### SUPPLIED MATERIAL
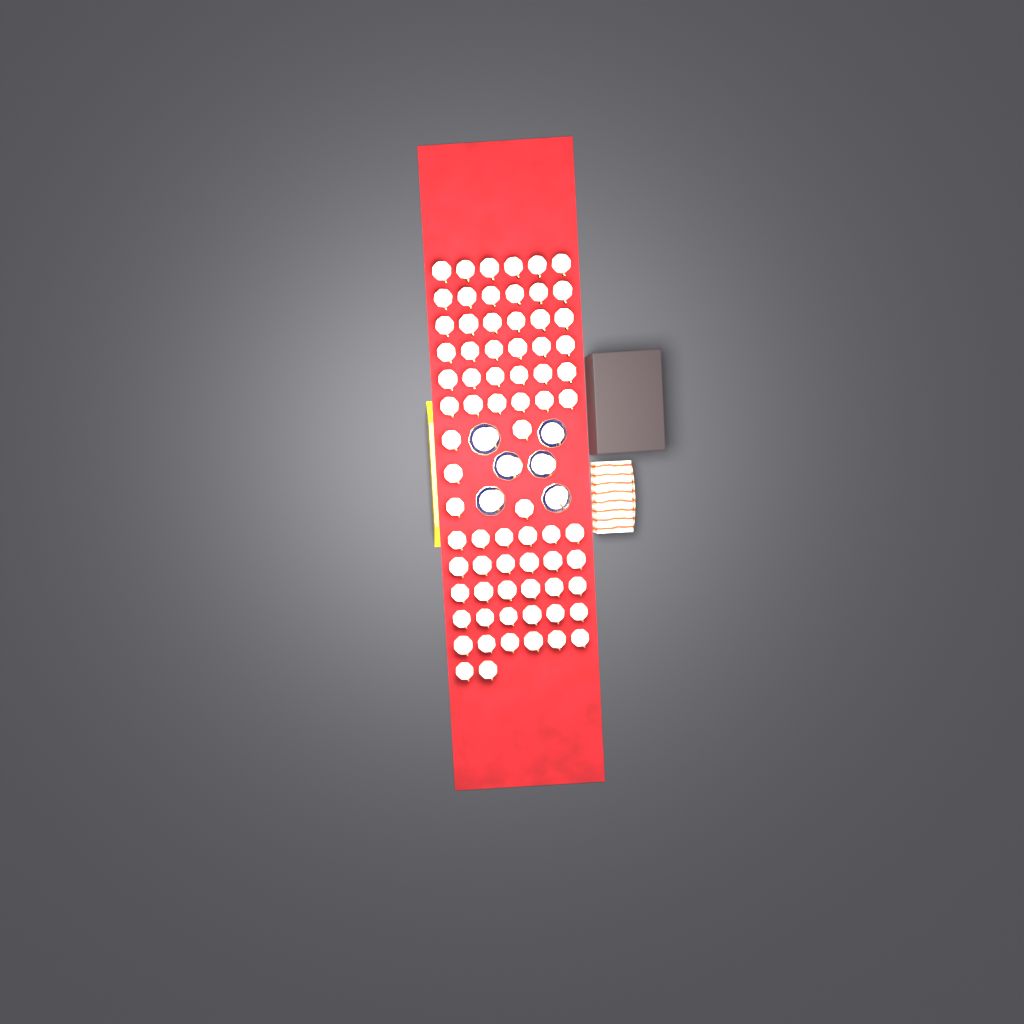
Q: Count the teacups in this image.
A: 79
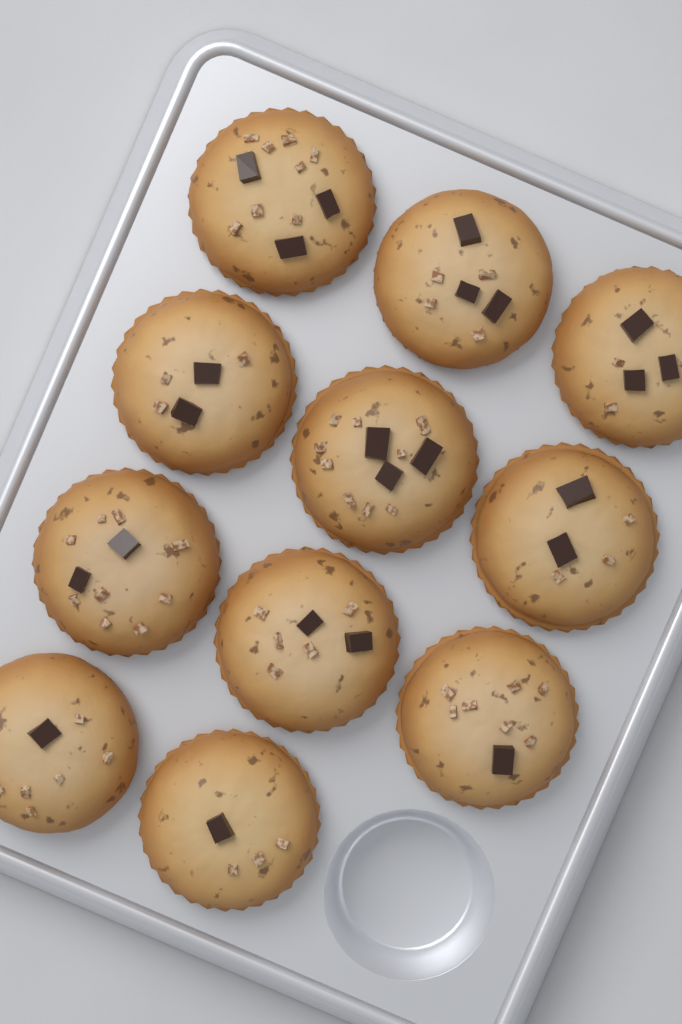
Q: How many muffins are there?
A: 11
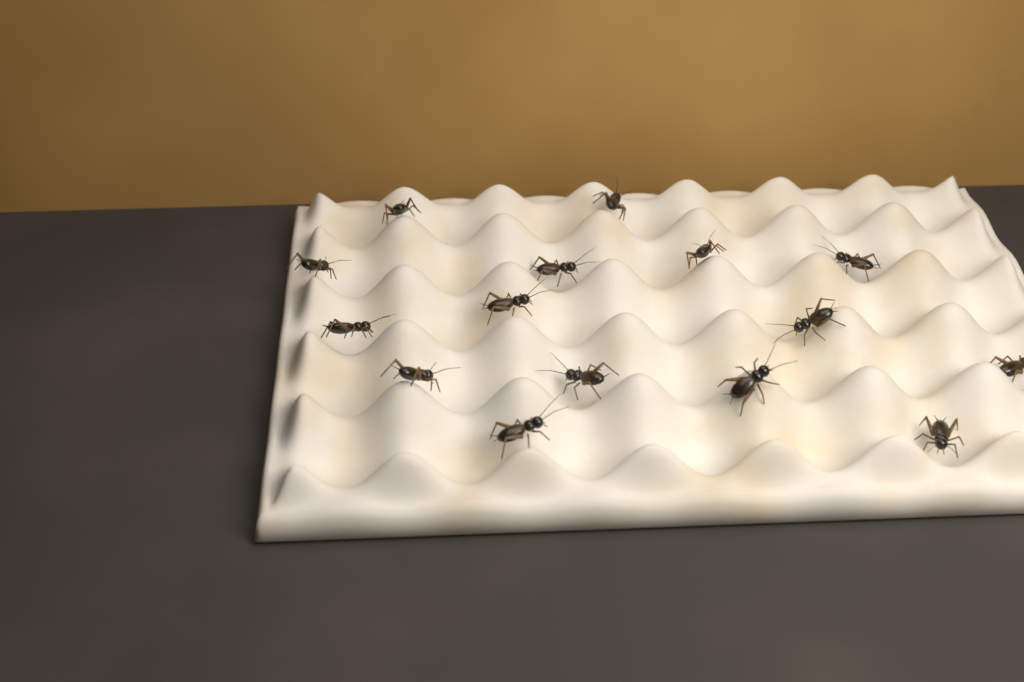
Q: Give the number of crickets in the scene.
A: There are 15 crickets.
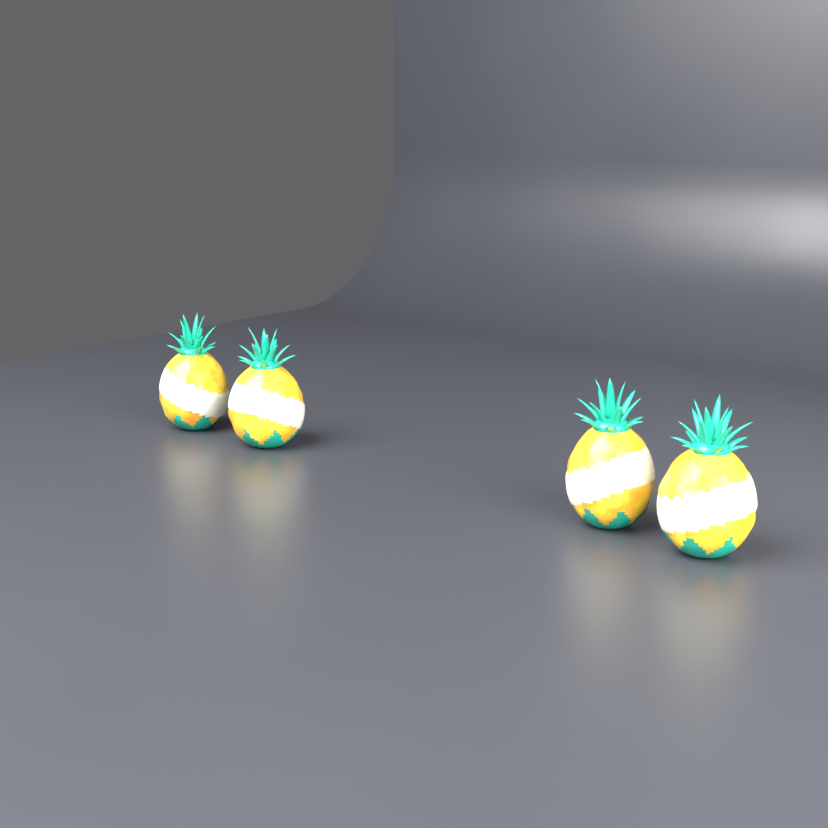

### GIVEN INSTRUCTION
Arrange the lines of the records from the line holding "Q: How many muffins are there?" through the end of the records, both ends included, as a numbered list. Leave out blank lines and the pictures.

### EXERCISE SOLUTION
1. Q: How many muffins are there?
2. A: 11
3. Q: Give the number of crickets in the scene.
4. A: There are 15 crickets.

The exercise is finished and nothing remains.